"""
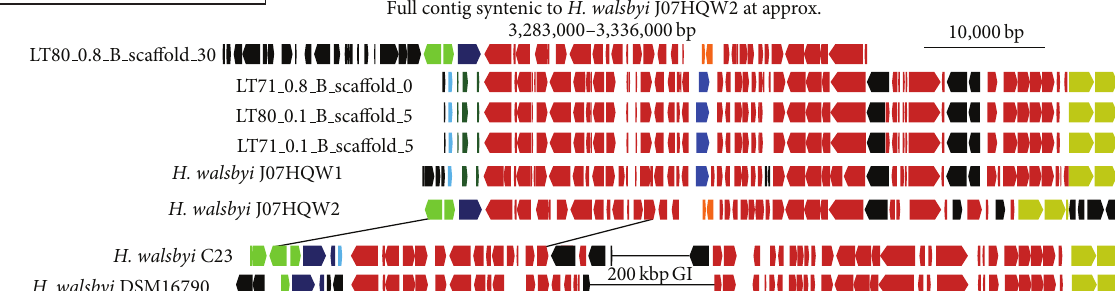
previously been identified as a genomic island [20].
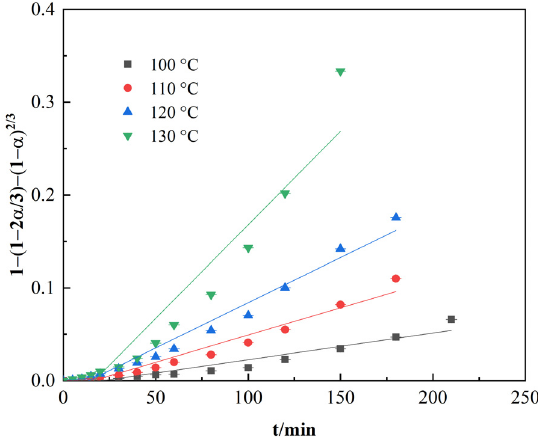
Figure 6. Effect of phosphate concentration on the leaching efficiency of tungsten.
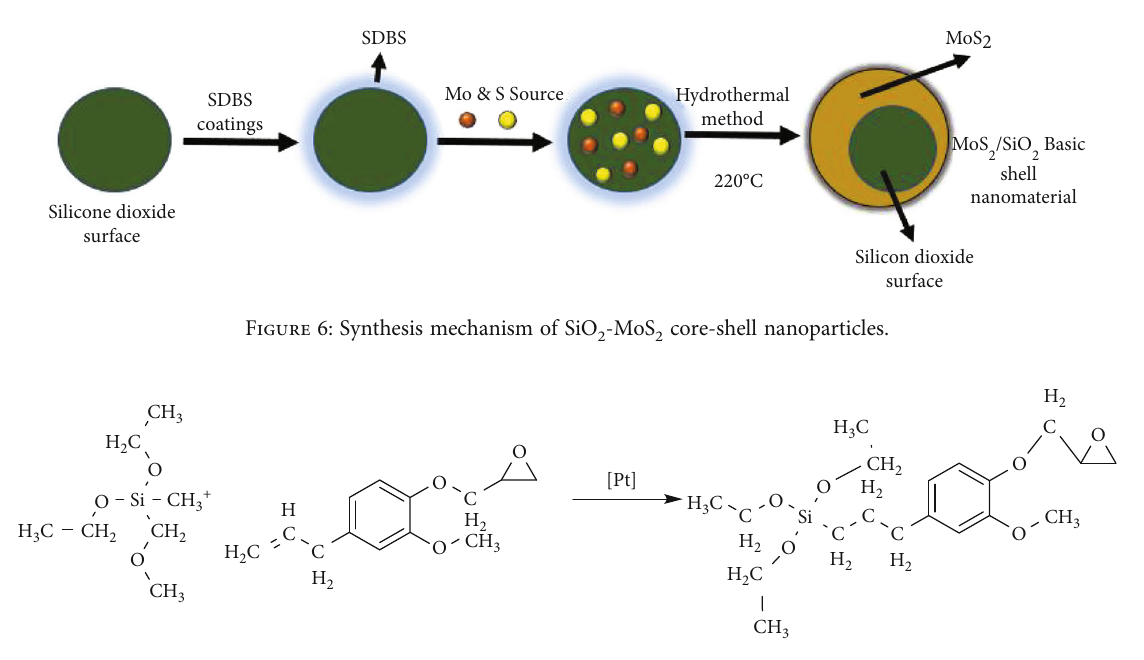
Scheme 4: Silicone-bonding agents based on eugenol preparation.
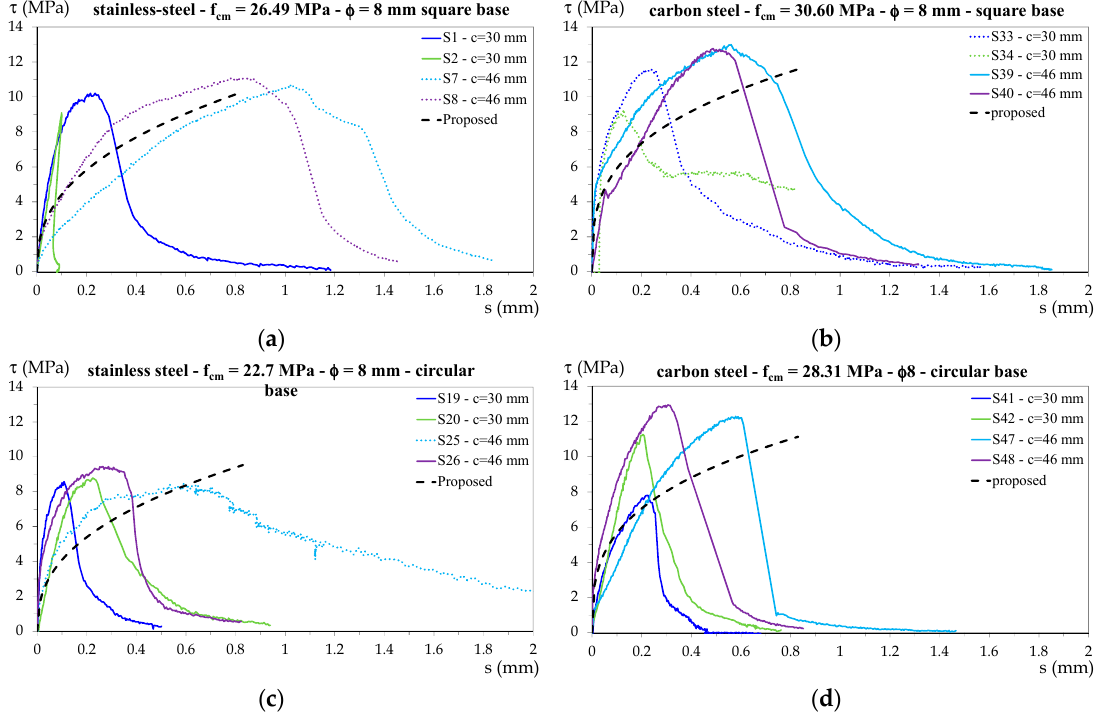
Figure 13. Bond stress–slip diagrams for specimens with different cover: ( a , c ) specimens with stainless steel bars; ( b , d ) specimens with carbon steel bars. Table 3. Parameters of the proposed bond stress–slip relationships.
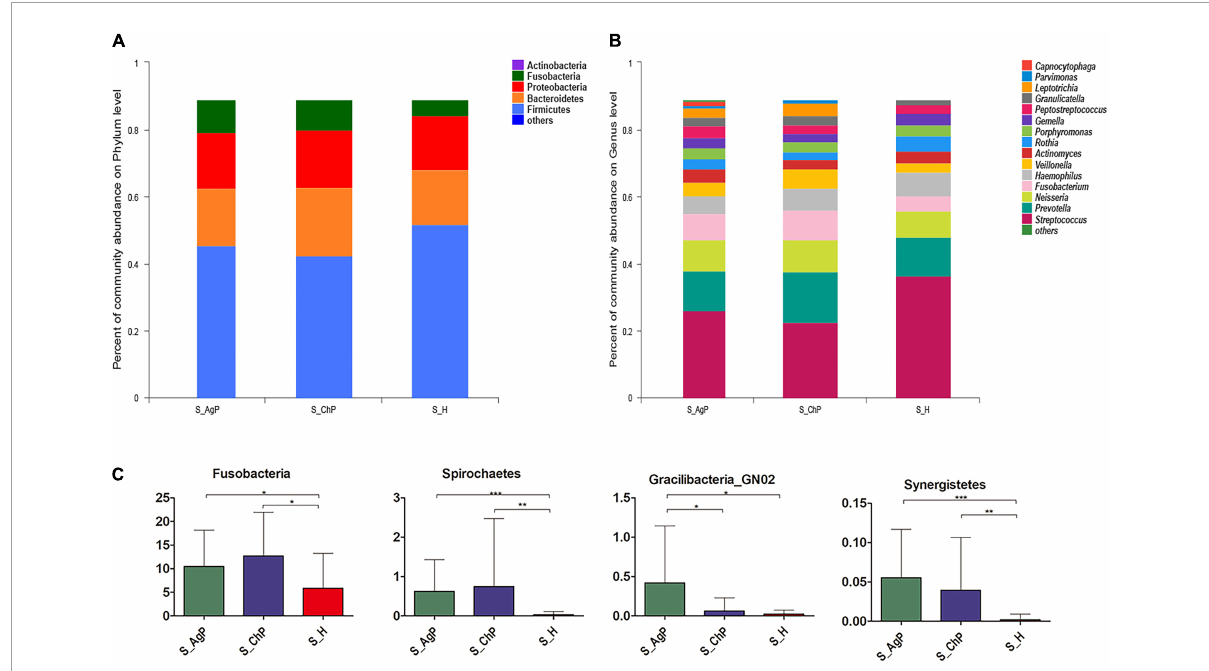
FIGURE1 Bacterial composition of three groups. Microbial community composition at the phylum level (A) and genus level (B) of salivary samples in the aggressive periodontitis group (shown as S_AgP), chronic periodontitis group (shown as S_ChP), and healthy group (shown as S_PH). The relative abundance of bacterial taxa at the phylum level shows significant differences among groups (C) . * p < 0.05; ** p < 0.01; *** p < 0.001.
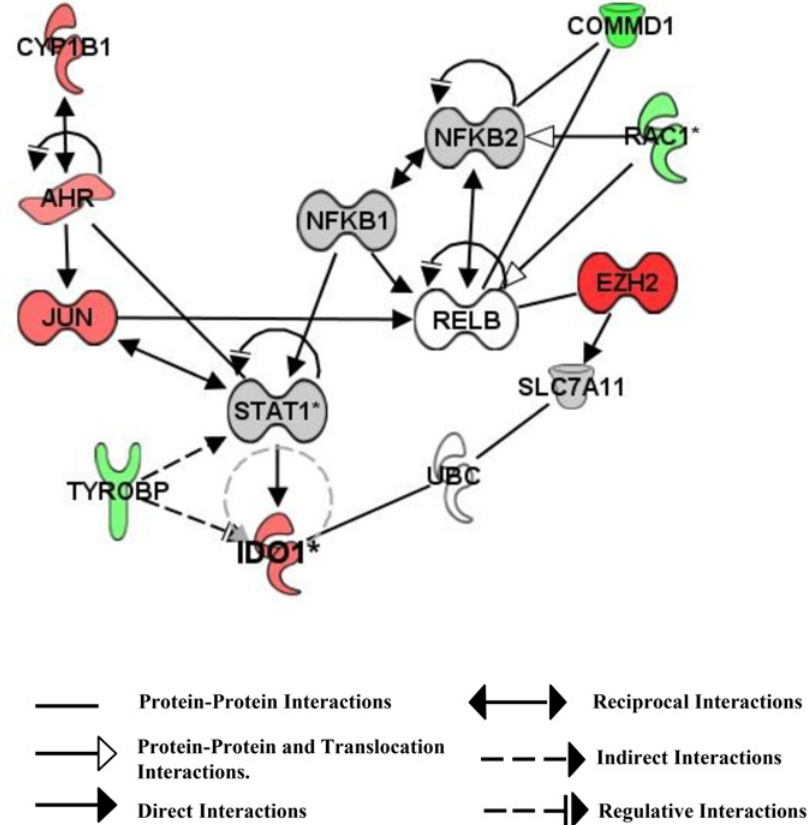
Fig 5. Diagram of upstream signals that regulate IDO1 biosynthesis in CTB-INS vaccinated human DCs. Signaling pathways involved in vaccine up-regulation of IDO1 biosynthesis in human DCs were identified by Ingenuity Pathway analysis of proteins detected in vaccinated DCs by mass spectrometer analysis. (Red: up-regulation of the protein, Green: down-regulation of the protein, Grey: protein levels unchanged, White: Undetected). Based on calculations generated from the mass spectrometry data, the IPA program indicates the vaccine up-regulates the aryl hydrocarbon receptor (AhR) signal transduction pathways and down regulates TYROBP to increase IDO biosynthesis. NF- κ B1 : is the P105 precursor subunit of NF- κ B which is cleaved to generate the P50 subunit of the canonical NF- κ B transcriptional activator protein, located in the cytoplasm. NF- κ B2 : is the P100 subunit of non-canonical NF- κ B, cleaved to generate the p52 subunit, located in the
"""
Task to complete:
Please restate the material above line by line, exactly, beginning at its first line and ending with the line that contains "FIGURE1 Bacterial composition", without any pictures.

Completed task:
previously been identified as a genomic island [20].
Figure 6. Effect of phosphate concentration on the leaching efficiency of tungsten.
Scheme 4: Silicone-bonding agents based on eugenol preparation.
Figure 13. Bond stress–slip diagrams for specimens with different cover: ( a , c ) specimens with stainless steel bars; ( b , d ) specimens with carbon steel bars. Table 3. Parameters of the proposed bond stress–slip relationships.
FIGURE1 Bacterial composition of three groups. Microbial community composition at the phylum level (A) and genus level (B) of salivary samples in the aggressive periodontitis group (shown as S_AgP), chronic periodontitis group (shown as S_ChP), and healthy group (shown as S_PH). The relative abundance of bacterial taxa at the phylum level shows significant differences among groups (C) . * p < 0.05; ** p < 0.01; *** p < 0.001.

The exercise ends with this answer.